*** Data records ***
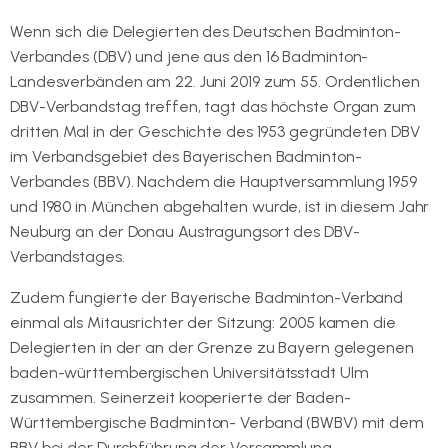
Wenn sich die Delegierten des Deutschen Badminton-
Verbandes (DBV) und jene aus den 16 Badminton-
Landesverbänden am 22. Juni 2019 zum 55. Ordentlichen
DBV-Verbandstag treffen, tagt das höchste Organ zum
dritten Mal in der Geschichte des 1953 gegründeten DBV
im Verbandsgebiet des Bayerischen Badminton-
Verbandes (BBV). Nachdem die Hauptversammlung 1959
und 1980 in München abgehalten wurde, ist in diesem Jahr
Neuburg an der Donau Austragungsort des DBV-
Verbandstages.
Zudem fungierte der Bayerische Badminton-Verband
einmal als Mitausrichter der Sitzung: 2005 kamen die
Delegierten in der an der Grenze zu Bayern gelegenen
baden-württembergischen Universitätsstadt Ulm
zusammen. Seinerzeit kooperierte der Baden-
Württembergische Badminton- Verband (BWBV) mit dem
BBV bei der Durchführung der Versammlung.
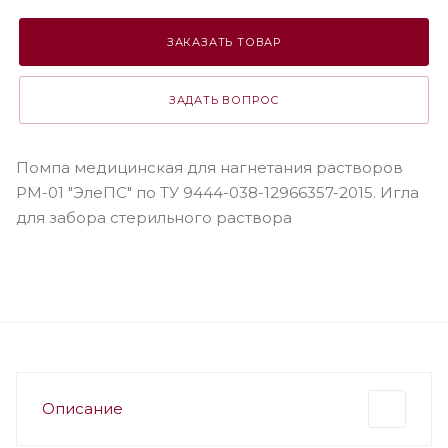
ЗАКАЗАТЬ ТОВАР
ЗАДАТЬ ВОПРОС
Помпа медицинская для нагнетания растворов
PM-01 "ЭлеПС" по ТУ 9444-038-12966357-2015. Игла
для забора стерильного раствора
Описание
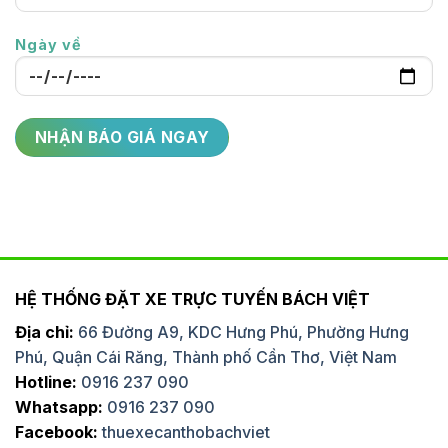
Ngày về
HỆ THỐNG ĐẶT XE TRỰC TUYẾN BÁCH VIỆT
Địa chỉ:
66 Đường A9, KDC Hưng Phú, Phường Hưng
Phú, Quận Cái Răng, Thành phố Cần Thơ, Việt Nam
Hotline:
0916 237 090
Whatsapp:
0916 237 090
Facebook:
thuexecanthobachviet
*** End of Data records ***
*** Data records ***
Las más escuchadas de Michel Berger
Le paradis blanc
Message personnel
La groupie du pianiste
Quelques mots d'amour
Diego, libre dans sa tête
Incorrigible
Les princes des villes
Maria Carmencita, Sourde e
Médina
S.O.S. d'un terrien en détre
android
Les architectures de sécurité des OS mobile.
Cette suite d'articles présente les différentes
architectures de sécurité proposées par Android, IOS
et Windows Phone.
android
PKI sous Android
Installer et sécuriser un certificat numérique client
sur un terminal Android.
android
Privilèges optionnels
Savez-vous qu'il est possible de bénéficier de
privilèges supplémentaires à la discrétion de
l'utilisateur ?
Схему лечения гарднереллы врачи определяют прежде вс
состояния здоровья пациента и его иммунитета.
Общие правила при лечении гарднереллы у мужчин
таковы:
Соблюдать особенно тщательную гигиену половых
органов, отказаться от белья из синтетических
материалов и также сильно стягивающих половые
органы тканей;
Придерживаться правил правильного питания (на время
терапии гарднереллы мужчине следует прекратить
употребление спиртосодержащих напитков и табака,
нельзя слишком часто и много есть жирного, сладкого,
*** End of Data records ***
*** Data records ***
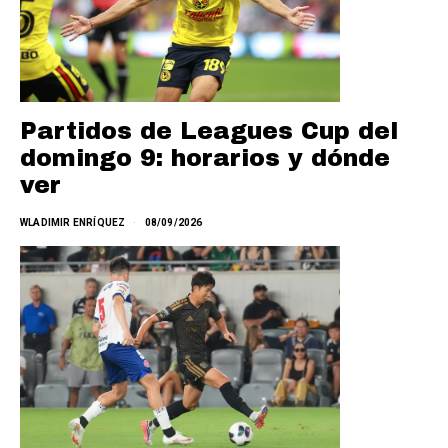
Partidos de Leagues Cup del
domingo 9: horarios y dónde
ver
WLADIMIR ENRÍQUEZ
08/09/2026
*** End of Data records ***
Look through the entries above, and wherever a line holds the word "гарднереллы", copy it.

Solution for this problem =>
Схему лечения гарднереллы врачи определяют прежде вс
Общие правила при лечении гарднереллы у мужчин
терапии гарднереллы мужчине следует прекратить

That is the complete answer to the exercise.